Python Playwright export html file as single page PDF

2 min read 29-09-2024
Python Playwright export html file as single page PDF


In today's fast-paced digital world, it's common to require converting web pages into PDF format for easier sharing, printing, or archiving. Python's Playwright library, designed for browser automation, provides a seamless way to accomplish this. In this article, we will discuss how to export an HTML file as a single-page PDF using Playwright in Python.

Understanding the Problem

The core issue here is the need to convert an HTML file into a single-page PDF using Python Playwright. Below is an example of how this can be achieved using Playwright's capabilities.

from playwright.sync_api import sync_playwright

def export_html_to_pdf(url, output_file):
    with sync_playwright() as p:
        browser = p.chromium.launch()
        page = browser.new_page()
        page.goto(url)
        page.pdf(path=output_file, format='A4')
        browser.close()

# Example usage:
export_html_to_pdf('file:///path/to/your/file.html', 'output.pdf')

Explanation of the Code

  • Importing Playwright: The script begins by importing the necessary modules from Playwright. We utilize sync_playwright for synchronous operations.

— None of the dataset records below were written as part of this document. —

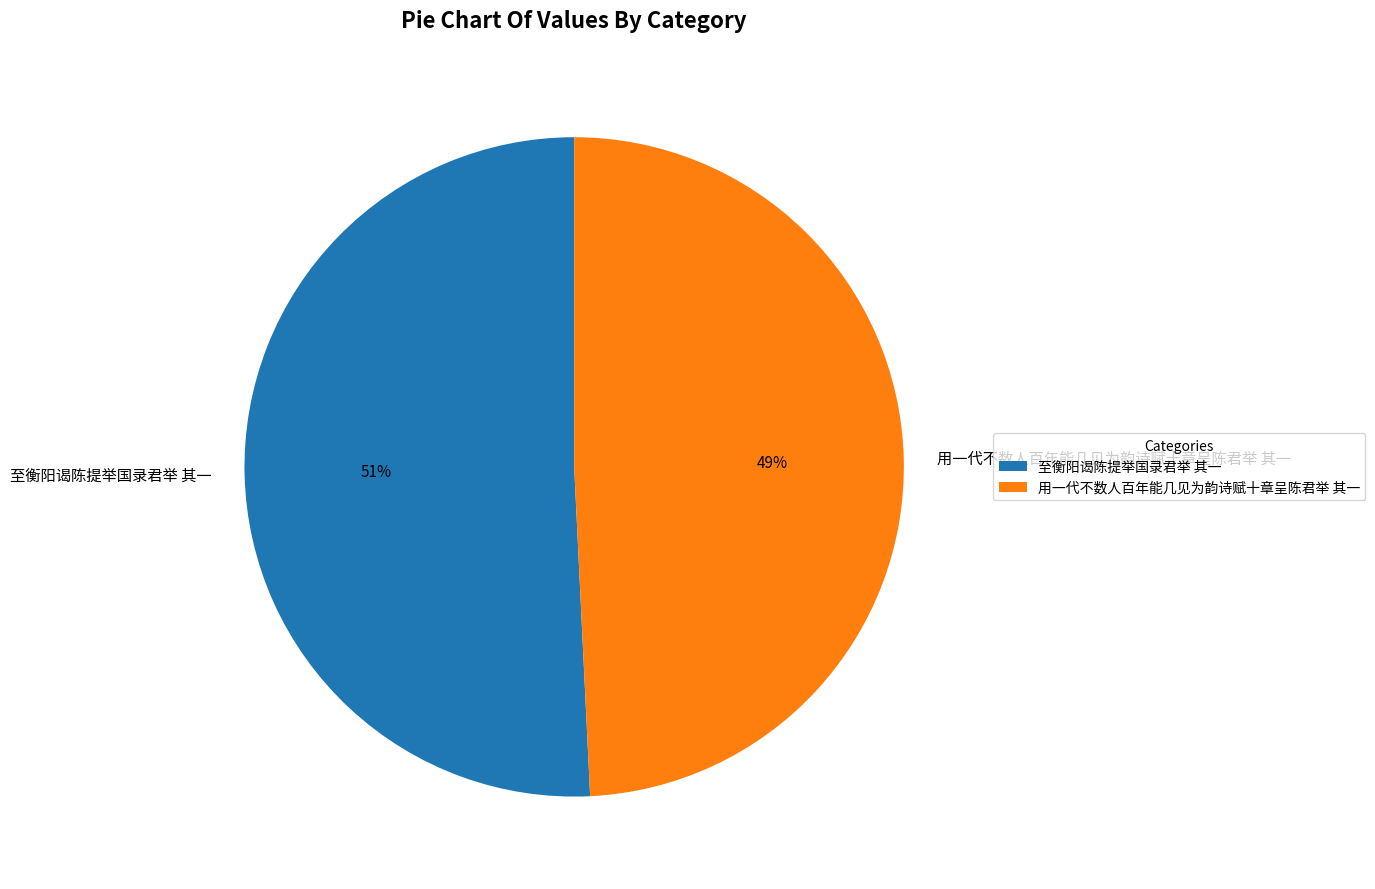

What is the ratio of the value at 至衡阳谒陈提举国录君举 其一 to the value at 用一代不数人百年能几见为韵诗赋十章呈陈君举 其一?

1.0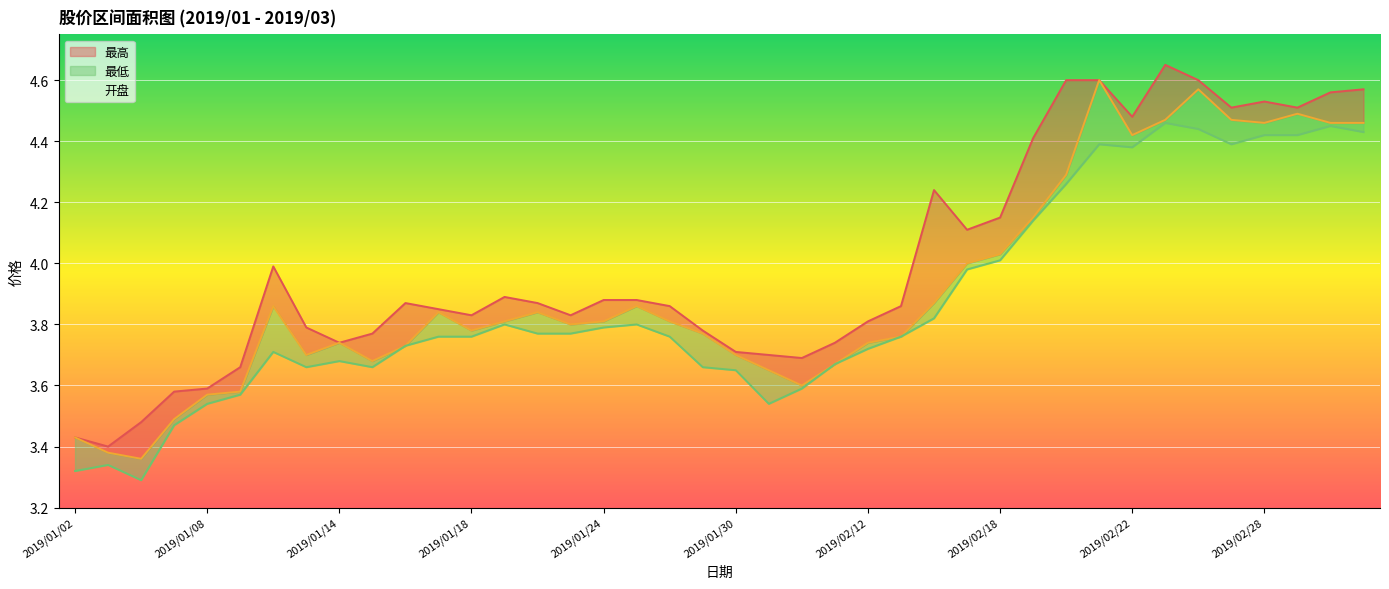

Between 2019/01/14 and 2019/01/18, which series saw the biggest shift?

最高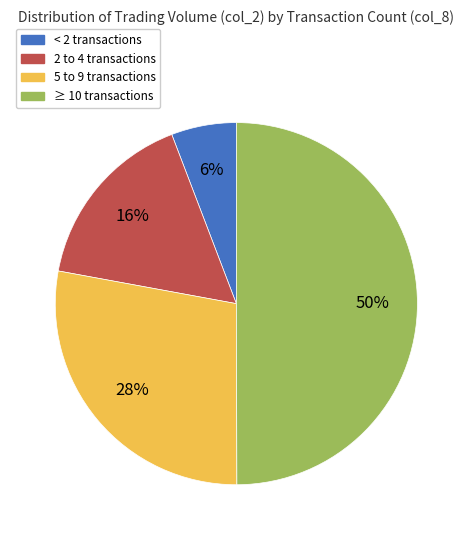

To the nearest percent, what is the difference between the largest and smallest slice percentages?

44%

  • Defining the Function: The export_html_to_pdf function takes in two parameters: url, which is the location of the HTML file, and output_file, where the PDF will be saved.

  • Launching the Browser: Inside the function, we launch a Chromium browser instance.

  • Creating a New Page: A new page is created in the browser, where we navigate to the HTML file using the goto method.

  • Generating the PDF: Finally, we call the pdf method to export the current page as a PDF file. The path parameter specifies the filename and the format can be defined to control the dimensions of the PDF.

  • Closing the Browser: After the export is complete, we close the browser.

Additional Insights

  1. Handling Local HTML Files: Ensure the HTML file's path is absolute when using the file:// protocol. For example, replace /path/to/your/file.html with the actual path on your system.

  2. Customizing PDF Options: The page.pdf() method offers various options, including:

    • format: Set the paper format (e.g., A4, Letter).
    • margin: Define the margins (e.g., 'top' '10px', 'bottom': '10px').
    • print_background: A boolean to include background graphics.
  3. Asynchronous Version: If you prefer an asynchronous approach, consider using async_playwright() with async functions to improve performance.

Practical Example

Imagine you have a company report in HTML format that you'd like to distribute to stakeholders. By utilizing the above code, you can create a professional-looking PDF in just a few lines. For instance:

export_html_to_pdf('file:///home/user/documents/report.html', 'company_report.pdf')

Conclusion

Exporting an HTML file to a single-page PDF with Python Playwright is straightforward, allowing for easy conversion and dissemination of web content. The ability to customize the output makes this method especially useful for developers and content creators alike.

Useful Resources

By following the steps outlined in this article, you can efficiently convert HTML files to PDF format, enhancing your productivity and the quality of your deliverables. Happy coding!